■ WHAT YOU SHOULD DO: From the entries, filter out every line that lacks "bold" and copy the rest.

■ SUPPLIED DATA:
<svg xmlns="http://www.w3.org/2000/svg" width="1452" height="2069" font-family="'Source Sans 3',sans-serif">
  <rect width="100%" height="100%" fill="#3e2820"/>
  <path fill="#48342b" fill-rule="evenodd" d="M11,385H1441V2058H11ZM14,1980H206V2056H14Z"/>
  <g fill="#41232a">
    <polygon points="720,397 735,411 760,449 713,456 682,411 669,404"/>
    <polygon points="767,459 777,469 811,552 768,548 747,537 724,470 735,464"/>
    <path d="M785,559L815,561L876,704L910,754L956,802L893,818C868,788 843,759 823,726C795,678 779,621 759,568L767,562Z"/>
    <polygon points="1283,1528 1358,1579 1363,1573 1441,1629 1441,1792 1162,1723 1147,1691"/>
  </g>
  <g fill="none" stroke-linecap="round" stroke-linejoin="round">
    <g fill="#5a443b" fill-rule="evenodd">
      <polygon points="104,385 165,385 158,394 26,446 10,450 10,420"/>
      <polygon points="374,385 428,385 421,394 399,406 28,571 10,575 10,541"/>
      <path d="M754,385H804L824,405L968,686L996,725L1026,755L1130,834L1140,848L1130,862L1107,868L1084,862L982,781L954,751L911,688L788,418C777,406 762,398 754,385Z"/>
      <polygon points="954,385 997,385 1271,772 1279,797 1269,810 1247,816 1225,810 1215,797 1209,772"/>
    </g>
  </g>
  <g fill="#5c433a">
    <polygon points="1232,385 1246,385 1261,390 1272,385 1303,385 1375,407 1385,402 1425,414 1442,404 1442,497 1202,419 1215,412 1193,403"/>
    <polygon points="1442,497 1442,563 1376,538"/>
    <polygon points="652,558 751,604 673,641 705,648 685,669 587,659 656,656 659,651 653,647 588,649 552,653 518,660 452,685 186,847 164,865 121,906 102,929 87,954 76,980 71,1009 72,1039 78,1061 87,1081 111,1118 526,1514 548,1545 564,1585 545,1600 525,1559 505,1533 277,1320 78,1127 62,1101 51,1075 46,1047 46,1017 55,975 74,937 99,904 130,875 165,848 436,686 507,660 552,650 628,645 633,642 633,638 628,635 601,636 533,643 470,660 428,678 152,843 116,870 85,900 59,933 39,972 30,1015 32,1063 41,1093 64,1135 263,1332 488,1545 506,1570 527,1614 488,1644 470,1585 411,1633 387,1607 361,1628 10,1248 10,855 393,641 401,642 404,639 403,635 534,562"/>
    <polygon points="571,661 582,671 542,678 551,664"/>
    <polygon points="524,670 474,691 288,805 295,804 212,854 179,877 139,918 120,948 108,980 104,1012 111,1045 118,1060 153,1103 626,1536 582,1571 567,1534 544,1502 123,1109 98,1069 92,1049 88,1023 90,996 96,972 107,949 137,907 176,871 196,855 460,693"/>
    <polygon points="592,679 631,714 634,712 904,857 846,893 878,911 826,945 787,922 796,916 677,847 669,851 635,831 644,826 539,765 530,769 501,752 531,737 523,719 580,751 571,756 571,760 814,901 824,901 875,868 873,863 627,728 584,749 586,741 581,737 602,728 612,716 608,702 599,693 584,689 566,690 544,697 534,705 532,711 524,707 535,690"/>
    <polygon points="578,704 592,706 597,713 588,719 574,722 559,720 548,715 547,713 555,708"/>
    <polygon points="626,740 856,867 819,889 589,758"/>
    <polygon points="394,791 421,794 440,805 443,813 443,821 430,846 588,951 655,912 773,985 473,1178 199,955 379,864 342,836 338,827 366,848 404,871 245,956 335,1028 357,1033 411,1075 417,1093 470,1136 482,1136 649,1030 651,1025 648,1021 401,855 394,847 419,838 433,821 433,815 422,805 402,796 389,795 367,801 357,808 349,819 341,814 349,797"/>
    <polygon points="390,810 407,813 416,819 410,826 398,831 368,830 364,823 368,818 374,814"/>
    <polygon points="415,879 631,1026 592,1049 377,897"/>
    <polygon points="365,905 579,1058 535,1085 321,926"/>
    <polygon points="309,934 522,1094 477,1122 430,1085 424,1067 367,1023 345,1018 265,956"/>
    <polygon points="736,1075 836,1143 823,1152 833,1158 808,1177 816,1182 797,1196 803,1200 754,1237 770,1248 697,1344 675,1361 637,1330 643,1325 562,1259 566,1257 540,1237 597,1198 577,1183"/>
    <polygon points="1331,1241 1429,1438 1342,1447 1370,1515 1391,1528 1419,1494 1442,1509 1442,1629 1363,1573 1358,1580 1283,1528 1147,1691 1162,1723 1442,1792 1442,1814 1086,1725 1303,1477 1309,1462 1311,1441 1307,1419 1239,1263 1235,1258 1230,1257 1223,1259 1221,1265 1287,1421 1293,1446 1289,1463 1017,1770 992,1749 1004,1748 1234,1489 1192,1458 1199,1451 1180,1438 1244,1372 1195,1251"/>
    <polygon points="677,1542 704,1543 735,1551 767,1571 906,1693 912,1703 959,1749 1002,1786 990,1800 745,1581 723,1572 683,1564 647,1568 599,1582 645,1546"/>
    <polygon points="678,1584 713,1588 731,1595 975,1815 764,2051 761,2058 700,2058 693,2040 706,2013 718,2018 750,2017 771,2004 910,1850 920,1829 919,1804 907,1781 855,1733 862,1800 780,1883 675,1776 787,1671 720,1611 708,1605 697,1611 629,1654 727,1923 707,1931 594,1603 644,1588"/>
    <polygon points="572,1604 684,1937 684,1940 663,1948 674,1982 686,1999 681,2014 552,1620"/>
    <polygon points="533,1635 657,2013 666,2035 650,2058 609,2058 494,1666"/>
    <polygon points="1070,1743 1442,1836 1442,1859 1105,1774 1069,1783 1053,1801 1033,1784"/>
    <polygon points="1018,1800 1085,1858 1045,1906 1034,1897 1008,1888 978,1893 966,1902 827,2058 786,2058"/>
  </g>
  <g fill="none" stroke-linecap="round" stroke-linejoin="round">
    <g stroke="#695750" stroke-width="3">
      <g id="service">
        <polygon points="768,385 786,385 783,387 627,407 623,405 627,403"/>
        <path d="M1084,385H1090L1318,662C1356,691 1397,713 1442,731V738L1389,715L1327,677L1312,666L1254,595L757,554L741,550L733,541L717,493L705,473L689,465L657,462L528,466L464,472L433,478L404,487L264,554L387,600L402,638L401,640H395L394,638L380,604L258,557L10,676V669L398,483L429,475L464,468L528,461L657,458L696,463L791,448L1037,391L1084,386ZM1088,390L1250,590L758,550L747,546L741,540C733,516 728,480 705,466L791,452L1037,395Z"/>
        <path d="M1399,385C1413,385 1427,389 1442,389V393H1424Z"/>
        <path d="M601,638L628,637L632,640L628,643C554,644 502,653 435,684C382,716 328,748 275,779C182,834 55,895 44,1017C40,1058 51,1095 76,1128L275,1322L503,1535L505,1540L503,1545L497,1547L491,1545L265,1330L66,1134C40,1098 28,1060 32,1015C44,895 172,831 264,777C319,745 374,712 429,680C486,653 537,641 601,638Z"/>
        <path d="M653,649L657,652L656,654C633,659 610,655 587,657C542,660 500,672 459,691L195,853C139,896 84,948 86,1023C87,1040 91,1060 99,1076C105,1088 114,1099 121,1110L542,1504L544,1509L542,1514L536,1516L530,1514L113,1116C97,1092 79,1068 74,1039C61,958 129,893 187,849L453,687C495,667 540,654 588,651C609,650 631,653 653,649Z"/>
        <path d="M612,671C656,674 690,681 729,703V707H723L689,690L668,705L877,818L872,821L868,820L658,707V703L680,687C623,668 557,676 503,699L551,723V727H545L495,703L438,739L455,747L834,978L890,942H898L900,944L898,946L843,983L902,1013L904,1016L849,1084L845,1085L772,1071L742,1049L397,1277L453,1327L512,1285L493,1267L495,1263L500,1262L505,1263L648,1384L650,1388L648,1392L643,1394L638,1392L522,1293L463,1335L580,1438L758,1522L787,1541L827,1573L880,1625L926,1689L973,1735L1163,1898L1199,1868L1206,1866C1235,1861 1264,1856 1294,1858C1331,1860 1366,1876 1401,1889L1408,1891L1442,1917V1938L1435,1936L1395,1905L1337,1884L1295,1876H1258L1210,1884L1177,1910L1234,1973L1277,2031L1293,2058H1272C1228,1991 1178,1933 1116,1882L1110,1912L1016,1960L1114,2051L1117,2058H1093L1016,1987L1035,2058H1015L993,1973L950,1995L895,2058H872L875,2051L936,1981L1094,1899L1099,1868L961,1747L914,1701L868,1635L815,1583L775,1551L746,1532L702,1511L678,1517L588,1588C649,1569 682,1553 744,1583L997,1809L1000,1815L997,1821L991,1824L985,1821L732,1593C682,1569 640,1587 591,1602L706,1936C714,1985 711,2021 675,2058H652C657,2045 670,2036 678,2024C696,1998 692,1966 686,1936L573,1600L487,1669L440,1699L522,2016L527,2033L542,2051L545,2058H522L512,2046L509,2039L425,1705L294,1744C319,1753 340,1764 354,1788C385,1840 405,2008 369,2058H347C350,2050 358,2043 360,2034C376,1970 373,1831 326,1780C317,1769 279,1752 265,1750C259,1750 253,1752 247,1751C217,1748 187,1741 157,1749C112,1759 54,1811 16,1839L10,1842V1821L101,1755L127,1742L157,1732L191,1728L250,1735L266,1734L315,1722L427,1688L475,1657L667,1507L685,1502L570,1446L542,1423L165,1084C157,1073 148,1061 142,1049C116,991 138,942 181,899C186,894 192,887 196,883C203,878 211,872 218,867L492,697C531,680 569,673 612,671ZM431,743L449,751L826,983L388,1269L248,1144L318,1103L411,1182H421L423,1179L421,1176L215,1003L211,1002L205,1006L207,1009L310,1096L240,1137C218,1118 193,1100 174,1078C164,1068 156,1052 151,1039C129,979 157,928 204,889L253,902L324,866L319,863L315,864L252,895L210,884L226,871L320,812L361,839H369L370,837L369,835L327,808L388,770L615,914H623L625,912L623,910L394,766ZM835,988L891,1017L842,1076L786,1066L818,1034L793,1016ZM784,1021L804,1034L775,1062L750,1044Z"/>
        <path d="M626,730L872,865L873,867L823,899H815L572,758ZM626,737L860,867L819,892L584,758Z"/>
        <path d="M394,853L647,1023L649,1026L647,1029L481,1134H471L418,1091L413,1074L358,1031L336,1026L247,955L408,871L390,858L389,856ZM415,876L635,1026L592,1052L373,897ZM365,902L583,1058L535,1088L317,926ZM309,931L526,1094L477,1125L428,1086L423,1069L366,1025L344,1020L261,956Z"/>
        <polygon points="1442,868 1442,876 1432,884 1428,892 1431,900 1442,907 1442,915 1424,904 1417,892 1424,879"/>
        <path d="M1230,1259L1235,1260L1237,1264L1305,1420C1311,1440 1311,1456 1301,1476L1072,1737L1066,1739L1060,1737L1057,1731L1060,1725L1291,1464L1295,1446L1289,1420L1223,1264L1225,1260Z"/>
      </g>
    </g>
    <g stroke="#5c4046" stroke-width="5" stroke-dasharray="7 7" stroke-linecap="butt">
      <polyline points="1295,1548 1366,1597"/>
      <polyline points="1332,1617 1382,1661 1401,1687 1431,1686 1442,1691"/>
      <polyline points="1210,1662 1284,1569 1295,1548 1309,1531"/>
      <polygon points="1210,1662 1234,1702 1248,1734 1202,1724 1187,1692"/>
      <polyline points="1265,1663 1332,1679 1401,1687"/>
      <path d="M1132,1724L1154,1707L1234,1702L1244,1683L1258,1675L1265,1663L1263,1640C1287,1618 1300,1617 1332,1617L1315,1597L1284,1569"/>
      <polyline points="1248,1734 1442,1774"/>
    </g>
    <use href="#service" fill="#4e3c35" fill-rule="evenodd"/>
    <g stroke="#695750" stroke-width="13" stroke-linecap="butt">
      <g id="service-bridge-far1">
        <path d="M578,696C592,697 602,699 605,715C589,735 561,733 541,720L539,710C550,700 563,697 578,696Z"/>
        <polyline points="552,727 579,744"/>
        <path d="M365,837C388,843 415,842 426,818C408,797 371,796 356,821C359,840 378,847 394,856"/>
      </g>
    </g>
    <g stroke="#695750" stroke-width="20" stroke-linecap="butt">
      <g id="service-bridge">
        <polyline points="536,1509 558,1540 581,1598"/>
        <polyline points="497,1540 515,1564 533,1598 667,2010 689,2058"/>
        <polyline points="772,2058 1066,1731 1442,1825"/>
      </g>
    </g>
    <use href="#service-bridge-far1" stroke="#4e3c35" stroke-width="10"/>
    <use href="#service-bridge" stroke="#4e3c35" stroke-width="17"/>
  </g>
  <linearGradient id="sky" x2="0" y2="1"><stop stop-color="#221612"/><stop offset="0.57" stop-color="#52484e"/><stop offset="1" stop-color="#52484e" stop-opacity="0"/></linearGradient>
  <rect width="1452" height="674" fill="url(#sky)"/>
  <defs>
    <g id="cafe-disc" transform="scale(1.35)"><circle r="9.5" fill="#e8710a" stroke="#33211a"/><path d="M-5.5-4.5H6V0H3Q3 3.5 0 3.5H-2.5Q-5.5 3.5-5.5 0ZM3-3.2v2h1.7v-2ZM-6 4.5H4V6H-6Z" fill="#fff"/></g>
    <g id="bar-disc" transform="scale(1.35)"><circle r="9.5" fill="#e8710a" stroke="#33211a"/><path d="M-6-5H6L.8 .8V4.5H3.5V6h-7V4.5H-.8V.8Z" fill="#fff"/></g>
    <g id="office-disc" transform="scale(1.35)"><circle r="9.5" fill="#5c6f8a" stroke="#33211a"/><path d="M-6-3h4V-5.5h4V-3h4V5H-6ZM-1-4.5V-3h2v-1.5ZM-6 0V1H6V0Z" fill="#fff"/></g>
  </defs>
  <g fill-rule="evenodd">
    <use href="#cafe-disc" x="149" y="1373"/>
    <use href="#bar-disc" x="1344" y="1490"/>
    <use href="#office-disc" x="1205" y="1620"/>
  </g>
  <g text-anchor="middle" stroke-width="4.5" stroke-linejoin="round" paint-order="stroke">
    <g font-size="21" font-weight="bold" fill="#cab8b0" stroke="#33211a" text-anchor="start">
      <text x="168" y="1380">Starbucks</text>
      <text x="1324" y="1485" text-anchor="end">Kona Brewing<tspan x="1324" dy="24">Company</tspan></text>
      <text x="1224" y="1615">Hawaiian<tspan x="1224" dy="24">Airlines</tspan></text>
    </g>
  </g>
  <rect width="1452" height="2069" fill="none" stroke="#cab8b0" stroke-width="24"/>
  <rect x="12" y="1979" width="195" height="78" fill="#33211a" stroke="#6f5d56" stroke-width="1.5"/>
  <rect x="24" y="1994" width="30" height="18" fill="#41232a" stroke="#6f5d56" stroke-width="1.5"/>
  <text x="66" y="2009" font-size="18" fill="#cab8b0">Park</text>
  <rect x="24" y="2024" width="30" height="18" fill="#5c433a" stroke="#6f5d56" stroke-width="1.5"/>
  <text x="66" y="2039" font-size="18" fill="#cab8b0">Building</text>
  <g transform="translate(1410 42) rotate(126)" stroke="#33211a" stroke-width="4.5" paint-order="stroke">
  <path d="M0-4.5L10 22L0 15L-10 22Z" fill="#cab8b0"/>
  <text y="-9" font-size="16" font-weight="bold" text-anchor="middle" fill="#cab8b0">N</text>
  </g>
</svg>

■ ANSWER AREA:
    <g font-size="21" font-weight="bold" fill="#cab8b0" stroke="#33211a" text-anchor="start">
  <text y="-9" font-size="16" font-weight="bold" text-anchor="middle" fill="#cab8b0">N</text>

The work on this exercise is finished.